Unitary $2 \times 2$ matrix - Question

Question

I am trying to prove that every unitary $2 \times 2$ matrix has the form \begin{bmatrix} a & -\overline{b} \\ b & \overline{a} \end{bmatrix} where $a, b \in \mathbb{C}$ such that $|a|^{2} + |b|^{2} = 1$

Assuming that $U$ is a unitary matrix, then it follows $$U^{*}U = I = UU^{*} $$ $$\pmatrix{x & y\\w & z} \pmatrix{\overline{x} & \overline{w}\\\overline{y} & \overline{z}} = \pmatrix{1 & 0\\0 & 1}$$ which means $$x\overline{x}+w\overline{w} = |x|^{2} + |w|^{2}= 1$$

From matrix multiplication above we also get the equations: $$w\overline{x} + z\overline{y} = 0$$ $$x\overline{w} + y\overline{z} = 0 $$ I kept trying different substitutions, but I am still stuck at proving that $z = \overline{x}$ and $y = -\overline{w}$

Help?

Answer 1

We have

$$\pmatrix{\overline{x} & \overline{w} \\ \overline{y} & \overline{z}} = U^*= U^{-1} = \frac1{\det U}\pmatrix{z & -y \\ -w & x}$$

so $z = (\det U) \overline{x}$ and $y = -(\det U) \overline{w}$, where $\left|\det U\right| = 1$.
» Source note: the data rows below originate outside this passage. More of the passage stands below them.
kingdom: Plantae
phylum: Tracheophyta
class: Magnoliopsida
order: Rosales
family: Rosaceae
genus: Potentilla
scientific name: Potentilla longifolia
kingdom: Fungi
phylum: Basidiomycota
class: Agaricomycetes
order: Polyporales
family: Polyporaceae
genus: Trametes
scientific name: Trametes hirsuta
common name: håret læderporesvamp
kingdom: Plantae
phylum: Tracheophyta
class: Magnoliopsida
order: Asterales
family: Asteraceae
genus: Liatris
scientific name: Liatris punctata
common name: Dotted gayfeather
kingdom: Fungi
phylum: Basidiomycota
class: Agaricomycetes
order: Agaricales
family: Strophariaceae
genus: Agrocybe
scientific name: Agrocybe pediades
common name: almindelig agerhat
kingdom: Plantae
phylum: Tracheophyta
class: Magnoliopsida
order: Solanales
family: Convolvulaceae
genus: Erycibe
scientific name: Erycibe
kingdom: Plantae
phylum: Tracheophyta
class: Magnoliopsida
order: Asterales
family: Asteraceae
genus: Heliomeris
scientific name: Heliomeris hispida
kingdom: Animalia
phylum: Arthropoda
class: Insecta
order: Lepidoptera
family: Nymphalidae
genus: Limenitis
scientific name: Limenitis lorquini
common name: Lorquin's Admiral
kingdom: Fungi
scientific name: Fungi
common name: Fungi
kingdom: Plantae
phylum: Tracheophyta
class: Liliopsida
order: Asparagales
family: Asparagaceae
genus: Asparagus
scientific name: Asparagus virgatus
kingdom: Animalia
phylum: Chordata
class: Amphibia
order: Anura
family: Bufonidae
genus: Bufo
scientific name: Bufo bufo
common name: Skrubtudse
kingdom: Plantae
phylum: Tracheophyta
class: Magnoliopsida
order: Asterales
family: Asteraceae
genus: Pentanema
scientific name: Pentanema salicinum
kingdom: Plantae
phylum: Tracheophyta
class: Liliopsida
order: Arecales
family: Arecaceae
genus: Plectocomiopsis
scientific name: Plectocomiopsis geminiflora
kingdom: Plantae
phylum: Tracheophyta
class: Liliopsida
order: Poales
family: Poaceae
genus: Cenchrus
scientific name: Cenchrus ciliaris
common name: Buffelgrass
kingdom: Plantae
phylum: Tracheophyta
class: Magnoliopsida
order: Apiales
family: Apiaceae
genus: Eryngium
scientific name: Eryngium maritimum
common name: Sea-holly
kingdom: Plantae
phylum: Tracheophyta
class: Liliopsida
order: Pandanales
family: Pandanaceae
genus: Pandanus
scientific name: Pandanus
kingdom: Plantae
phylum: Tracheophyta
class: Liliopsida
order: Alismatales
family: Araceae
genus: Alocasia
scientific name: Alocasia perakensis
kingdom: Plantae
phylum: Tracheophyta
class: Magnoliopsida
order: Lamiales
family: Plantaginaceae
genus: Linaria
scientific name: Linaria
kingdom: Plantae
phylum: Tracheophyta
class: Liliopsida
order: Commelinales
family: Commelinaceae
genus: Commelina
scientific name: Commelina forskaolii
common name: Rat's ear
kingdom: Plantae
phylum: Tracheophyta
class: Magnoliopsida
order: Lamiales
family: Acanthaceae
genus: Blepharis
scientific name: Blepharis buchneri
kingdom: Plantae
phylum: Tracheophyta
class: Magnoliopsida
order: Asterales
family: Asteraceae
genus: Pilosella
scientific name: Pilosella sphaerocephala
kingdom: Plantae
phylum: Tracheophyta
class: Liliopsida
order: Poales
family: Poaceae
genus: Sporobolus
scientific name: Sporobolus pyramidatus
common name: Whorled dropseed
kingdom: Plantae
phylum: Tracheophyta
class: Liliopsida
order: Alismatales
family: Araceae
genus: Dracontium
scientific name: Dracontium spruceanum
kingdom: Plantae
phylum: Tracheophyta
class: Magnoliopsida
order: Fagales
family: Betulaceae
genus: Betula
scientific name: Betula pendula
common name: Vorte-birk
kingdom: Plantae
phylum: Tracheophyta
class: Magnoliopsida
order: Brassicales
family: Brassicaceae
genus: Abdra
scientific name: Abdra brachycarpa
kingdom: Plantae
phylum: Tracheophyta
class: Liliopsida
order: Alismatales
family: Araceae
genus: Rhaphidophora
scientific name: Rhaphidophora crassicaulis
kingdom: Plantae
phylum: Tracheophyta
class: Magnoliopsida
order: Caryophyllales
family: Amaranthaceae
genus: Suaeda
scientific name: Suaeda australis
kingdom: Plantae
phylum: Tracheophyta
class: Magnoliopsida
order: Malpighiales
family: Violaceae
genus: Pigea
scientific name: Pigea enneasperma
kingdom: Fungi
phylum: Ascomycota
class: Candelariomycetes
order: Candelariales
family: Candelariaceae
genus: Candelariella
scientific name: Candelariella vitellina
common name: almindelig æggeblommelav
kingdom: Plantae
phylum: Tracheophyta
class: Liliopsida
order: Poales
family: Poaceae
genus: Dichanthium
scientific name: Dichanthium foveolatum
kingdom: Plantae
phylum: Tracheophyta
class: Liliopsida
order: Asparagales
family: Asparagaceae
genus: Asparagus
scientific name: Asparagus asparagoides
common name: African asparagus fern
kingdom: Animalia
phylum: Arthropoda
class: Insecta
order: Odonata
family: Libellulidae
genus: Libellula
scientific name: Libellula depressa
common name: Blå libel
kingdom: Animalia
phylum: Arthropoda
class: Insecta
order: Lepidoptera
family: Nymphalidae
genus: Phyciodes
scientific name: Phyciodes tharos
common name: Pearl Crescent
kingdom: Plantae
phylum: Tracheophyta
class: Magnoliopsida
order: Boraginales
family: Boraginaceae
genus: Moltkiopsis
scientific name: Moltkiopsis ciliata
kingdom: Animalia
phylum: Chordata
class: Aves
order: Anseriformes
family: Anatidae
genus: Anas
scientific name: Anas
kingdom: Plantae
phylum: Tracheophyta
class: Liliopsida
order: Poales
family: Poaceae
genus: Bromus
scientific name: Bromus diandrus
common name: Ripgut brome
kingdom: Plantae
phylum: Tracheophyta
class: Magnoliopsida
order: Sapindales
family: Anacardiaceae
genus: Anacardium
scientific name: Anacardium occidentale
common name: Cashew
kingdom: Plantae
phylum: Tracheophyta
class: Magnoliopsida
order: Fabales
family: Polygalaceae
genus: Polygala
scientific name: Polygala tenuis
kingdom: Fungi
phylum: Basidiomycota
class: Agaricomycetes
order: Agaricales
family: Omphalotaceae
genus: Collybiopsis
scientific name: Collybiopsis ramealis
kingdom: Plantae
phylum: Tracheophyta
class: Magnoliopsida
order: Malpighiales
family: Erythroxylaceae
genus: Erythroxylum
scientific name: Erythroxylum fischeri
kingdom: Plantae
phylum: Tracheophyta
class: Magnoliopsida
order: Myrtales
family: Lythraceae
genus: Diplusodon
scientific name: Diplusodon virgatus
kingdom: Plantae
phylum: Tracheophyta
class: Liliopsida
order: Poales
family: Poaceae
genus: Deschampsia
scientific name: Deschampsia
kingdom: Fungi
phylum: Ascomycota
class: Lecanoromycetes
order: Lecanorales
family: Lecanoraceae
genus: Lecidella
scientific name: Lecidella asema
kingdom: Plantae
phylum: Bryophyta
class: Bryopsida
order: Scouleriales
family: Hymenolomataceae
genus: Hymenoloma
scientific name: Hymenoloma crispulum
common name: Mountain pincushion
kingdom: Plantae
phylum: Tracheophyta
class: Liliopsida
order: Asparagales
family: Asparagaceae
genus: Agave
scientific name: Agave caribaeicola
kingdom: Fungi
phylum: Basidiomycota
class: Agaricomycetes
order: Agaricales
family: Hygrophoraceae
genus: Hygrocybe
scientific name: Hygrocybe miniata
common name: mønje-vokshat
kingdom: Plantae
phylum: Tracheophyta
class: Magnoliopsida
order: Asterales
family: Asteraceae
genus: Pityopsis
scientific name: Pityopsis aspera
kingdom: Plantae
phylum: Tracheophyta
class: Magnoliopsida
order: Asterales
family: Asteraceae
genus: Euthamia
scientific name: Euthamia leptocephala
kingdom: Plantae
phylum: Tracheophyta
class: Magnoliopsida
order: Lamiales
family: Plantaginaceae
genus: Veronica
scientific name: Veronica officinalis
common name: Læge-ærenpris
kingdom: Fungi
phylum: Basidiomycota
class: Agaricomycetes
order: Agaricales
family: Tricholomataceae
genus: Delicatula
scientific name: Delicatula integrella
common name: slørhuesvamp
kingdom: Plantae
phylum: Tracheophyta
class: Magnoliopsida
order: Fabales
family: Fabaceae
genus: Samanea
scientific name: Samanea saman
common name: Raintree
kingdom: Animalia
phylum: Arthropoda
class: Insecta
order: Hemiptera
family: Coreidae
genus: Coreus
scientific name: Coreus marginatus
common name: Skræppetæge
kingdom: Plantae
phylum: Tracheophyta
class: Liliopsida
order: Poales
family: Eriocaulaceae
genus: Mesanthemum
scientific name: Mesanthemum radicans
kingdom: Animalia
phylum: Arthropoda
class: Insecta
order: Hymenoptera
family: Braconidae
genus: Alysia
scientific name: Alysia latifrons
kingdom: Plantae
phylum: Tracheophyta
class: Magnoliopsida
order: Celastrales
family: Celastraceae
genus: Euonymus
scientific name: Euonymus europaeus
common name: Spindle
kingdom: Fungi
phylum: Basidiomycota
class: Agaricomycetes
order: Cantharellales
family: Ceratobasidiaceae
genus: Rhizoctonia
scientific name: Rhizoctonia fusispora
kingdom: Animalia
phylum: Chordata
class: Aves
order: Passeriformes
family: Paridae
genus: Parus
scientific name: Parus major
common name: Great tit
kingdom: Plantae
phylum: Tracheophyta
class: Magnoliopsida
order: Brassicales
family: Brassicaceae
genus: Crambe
Indeed, $\det U$ can be any $\lambda$ with $|\lambda| = 1$, just consider $U = \pmatrix{1 & 0 \\ 0 & \lambda}$.

Answer 2

You can't prove that because it is not true. All the matrices of the form$$\begin{bmatrix}a&-\overline b\\b&\overline a\end{bmatrix}$$such that $|a|^2+|b|^2=1$ have determinant $1$. The unitary $2\times2$ matrices are of the form$$\begin{bmatrix}a&-\omega\overline b\\b&\omega\overline a\end{bmatrix},$$with $|a|^2+|b|^2=1$ and $|\omega|=1$.